• [INFORMATION SHOWN]
Start of Block

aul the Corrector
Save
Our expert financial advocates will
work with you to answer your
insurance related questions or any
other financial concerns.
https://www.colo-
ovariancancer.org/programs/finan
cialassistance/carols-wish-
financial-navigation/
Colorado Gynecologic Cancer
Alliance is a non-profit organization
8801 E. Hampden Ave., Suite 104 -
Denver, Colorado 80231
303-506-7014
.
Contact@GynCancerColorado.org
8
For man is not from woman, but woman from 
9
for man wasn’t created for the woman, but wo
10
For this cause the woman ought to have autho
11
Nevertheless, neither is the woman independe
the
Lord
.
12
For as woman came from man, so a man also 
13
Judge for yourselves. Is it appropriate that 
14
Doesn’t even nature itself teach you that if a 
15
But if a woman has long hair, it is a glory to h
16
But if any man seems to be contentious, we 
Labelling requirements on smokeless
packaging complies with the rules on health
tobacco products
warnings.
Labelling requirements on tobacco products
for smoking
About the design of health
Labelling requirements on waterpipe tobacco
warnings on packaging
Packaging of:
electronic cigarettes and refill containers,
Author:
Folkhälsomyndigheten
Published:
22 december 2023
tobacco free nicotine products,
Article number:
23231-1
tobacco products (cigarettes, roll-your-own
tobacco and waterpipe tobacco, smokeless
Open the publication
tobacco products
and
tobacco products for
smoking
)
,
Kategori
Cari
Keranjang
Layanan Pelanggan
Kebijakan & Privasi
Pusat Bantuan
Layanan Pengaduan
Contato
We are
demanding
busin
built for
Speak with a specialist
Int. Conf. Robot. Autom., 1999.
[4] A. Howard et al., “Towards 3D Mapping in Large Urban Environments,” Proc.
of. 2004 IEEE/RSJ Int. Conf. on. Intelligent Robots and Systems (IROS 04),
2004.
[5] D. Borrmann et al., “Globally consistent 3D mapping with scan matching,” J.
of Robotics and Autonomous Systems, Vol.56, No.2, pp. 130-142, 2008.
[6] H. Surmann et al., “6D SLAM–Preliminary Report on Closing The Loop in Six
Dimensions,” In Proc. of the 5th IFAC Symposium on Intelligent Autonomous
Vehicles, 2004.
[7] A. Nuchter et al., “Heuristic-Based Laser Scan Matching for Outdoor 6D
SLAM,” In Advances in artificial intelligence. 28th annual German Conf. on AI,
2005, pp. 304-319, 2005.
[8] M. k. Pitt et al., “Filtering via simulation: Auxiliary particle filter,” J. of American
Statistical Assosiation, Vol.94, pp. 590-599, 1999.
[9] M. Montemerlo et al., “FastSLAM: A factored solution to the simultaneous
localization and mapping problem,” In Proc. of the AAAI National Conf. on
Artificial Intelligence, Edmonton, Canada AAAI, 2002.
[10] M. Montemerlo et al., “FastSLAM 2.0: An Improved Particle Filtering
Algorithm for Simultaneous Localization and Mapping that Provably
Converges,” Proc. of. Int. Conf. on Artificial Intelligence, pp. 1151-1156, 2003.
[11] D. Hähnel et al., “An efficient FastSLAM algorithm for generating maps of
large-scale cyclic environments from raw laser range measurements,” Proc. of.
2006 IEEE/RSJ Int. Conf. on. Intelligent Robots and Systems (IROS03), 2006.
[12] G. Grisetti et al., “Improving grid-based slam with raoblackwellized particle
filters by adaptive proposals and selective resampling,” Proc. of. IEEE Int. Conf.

End of Block

• [TASK GOAL]
Which lines above contain the word "Labelling"? List them.

• [RESPONSE]
Labelling requirements on smokeless
Labelling requirements on tobacco products
Labelling requirements on waterpipe tobacco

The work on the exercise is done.